SamTinnerholm
today at 2:04 PM
Nice paper, and thanks for releasing the dataset.
The "top-1% winners are patient limit-order liquidity providers, not insiders" finding is interesting, and I'd love to see it extended cross-venue.
I work on tooling that normalizes orderbooks across Polymarket, Kalshi, Limitless, and Smarkets. From that angle, a lot of what looks locally like skilled Polymarket market-making turns out to be cross-venue arbitrage that happens to land on Polymarket. The same underlying question routinely trades 3-8% apart across venues for hours at meaningful depth, and a fast multi-venue stack rests limits on the lagging book at the exact moments the leading book moves. Locally that's indistinguishable from disciplined liquidity provision; cross-venue it's closer to FX triangular arb on the consensus price.

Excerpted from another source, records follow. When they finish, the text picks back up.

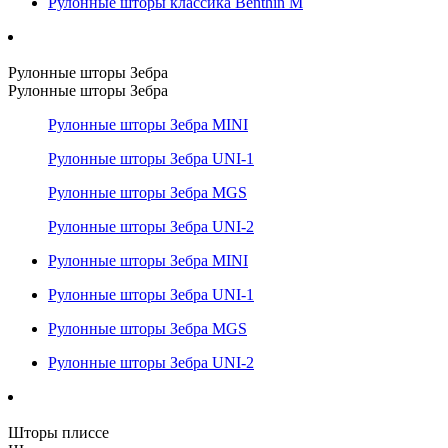
Рулонные шторы классика Benthin M
Рулонные шторы Зебра
Рулонные шторы Зебра
Рулонные шторы Зебра MINI
Рулонные шторы Зебра UNI-1
Рулонные шторы Зебра MGS
Рулонные шторы Зебра UNI-2
Рулонные шторы Зебра MINI
Рулонные шторы Зебра UNI-1
Рулонные шторы Зебра MGS
Рулонные шторы Зебра UNI-2
Шторы плиссе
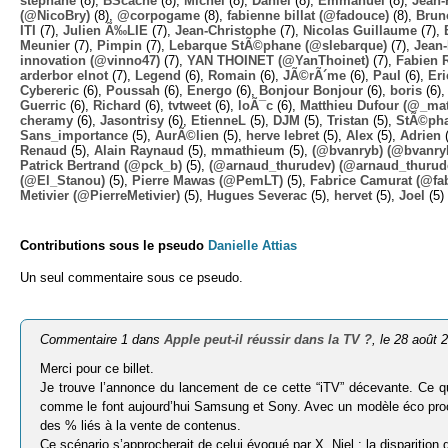
stephane
(8),
BScache
(8),
Michel
(8),
Daniel
(8),
Emmanuel
(8),
Jean-
(@NicoBry)
(8),
@corpogame
(8),
fabienne billat (@fadouce)
(8),
Brun
ITI
(7),
Julien Ã‰LIE
(7),
Jean-Christophe
(7),
Nicolas Guillaume
(7),
Meunier
(7),
Pimpin
(7),
Lebarque StÃ©phane (@slebarque)
(7),
Jean
innovation (@vinno47)
(7),
YAN THOINET (@YanThoinet)
(7),
Fabien 
arderbor elnot
(7),
Legend
(6),
Romain
(6),
JÃ©rÃ´me
(6),
Paul
(6),
Eri
Cybereric
(6),
Poussah
(6),
Energo
(6),
Bonjour Bonjour
(6),
boris
(6)
Guerric
(6),
Richard
(6),
tvtweet
(6),
loÃ¯c
(6),
Matthieu Dufour (@_mat
cheramy
(6),
Jasontrisy
(6),
EtienneL
(5),
DJM
(5),
Tristan
(5),
StÃ©ph
Sans_importance
(5),
AurÃ©lien
(5),
herve lebret
(5),
Alex
(5),
Adrien
(
Renaud
(5),
Alain Raynaud
(5),
mmathieum
(5),
(@bvanryb) (@bvanry
Patrick Bertrand (@pck_b)
(5),
(@arnaud_thurudev) (@arnaud_thurud
(@El_Stanou)
(5),
Pierre Mawas (@PemLT)
(5),
Fabrice Camurat (@fa
Metivier (@PierreMetivier)
(5),
Hugues Severac
(5),
hervet
(5),
Joel
(5)
Contributions sous le pseudo
Danielle Attias
Un seul commentaire sous ce pseudo.
Commentaire 1 dans
Apple peut-il réussir dans la TV ?
, le 28 août 
Merci pour ce billet.
Je trouve l’annonce du lancement de ce cette “iTV” décevante. Ce que
comme le font aujourd’hui Samsung et Sony. Avec un modèle éco proche
des % liés à la vente de contenus.
Ce scénario s’approcherait de celui évoqué par X. Niel : la disparitio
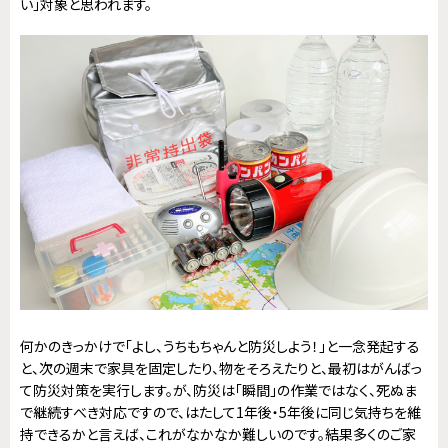
い」対象と思われます。
何かのきっかけで「よし、うちもちゃんと防災しよう！」と一念発起する
と、次の週末で家具を固定したり、物をそろえたりと、最初はがんばっ
て防災対策を実行します。が、防災は「瞬間」の作業ではなく、死ぬま
で継続すべき対応ですので、はたして1年後・5年後に同じ気持ちを維
持できるかと言えば、これがなかなか難しいのです。結果多くのご家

If your timestamps are fine-grained enough, a clean follow-up: for the top 1% of Polymarket profit-takers, what fraction of fills land within N seconds of a same-question move on Kalshi or Limitless? If it's materially above baseline, some of "skill" resolves into "cross-venue infrastructure" — which is also a more durable edge than within-venue alpha, so it could partly explain the weak monthly persistence you observe (the cross-venue gap closes when too many players run the same stack).
This might also be consistent with your insider-trading conclusion rather than against it: an insider on a real-world event has every reason to hit the lowest-friction venue with aggressive market orders (Polymarket: permissionless wallets, no KYC, no withdrawal limits). That's a fundamentally different profile from the patient limit-posting strategy your top bucket runs, so the two populations cleanly separate in the data even if both are present.
We have a grad student working on matching markets across venues. Not a trivial task at scale, but we hope to look at that eventually.
locallost
today at 3:03 PM
I don't think that's surprising because the alternative would be that some people are able to predict the future. Whatever strategy one might figure out that works is long term destined to fail, as other people start using them. The only real way to make money there is by providing liquidity since it's a zero sum game. For the stock market this is not true because it's not zero sum, it grows over time.
cortesoft
today at 3:24 PM
There is alternative to being “able to predict the future”, which is “I already know the future” or “I can change the future”
mathgradthrow
today at 4:16 PM
Someone flips a coin and looks at it, what orders are you willing to put in?
The potential for insiders should be represented by a complete loss of liquidity.
"predicting the future" and "correct analysis of all available information" often aren't all that different.
A sufficiently large market is indistinguishable from Brownian motion.
AnimalMuppet
today at 3:32 PM
From Schlock Mercenary (quoted from memory, may be inexact):
"You cannot see the future. All we are given is the present."
"Of course. But if you look closely at the present, you can find loose bits of the future just laying around."
Not really. Not all players in prediction markets are rational players. A good chunk of it are there for entertainment, and analyze things incorrectly; you can take the other side of those trades, and you won't need to predict the future.
Yes, but the alternative (that some people are very good at forecasting) is also plausible. It's also useful to have a good prediction model and timely data sources when providing liquidity. We also find that some of the "biggest losers" also provide liquidity; they just aren't as good at it.
The stock market is arguably zero sum as well, just that directionally betting on the US has generally worked during the golden years of the US economy.
The stock markets of the world aren't a money printer.
There's probably also some hedging going on across accounts that look like directional bets.
postflopclarity
today at 2:44 PM
this comment was clearly written by AI. please don't do that.
Not sure why you were downvoted/flagged, because you're right. It is also quite an insightful comment worthy of discussion so I'm a little conflicted.
It looks completely fine and plausible to me. Which is worrying.
I don’t see why it’s AI, but even if it is, it’s better than most human comments so the complaint should be downvoted.
Take a look at the user's history, it's more obvious in context. It has a lot of claude-specific tells which are noticeable if you've spent time working with claude. AI-generated comments are against the HN guidelines https://news.ycombinator.com/newsguidelines.html#generated
Maybe the guidelines should be changed? Something about: don’t complain about comments just because they’re AI.
postflopclarity
today at 4:06 PM
I'm not complaining "just" because it's AI.
I'm complaining because it's AI, and also slop.
> resolves into "cross-venue infrastructure" — which is also a more durable edge than within-venue alpha
anybody who actually trades knows that on these markets, "cross venue infrastructure" (aka vibe coding some exchange api integrations) is much less important / durable than actual alpha.
nh23423fefe
today at 3:49 PM
phrenology
postflopclarity
today at 4:07 PM
if you're not able to tell that OP's comment was AI slop, then you probably don't have much insight to contribute to the conversation either.
postflopclarity
today at 4:08 PM
it's only "better than human comments" if you have no idea what profitable trading looks like. it's a very-very thin mildly convincing veneer over what is fundamentally slop.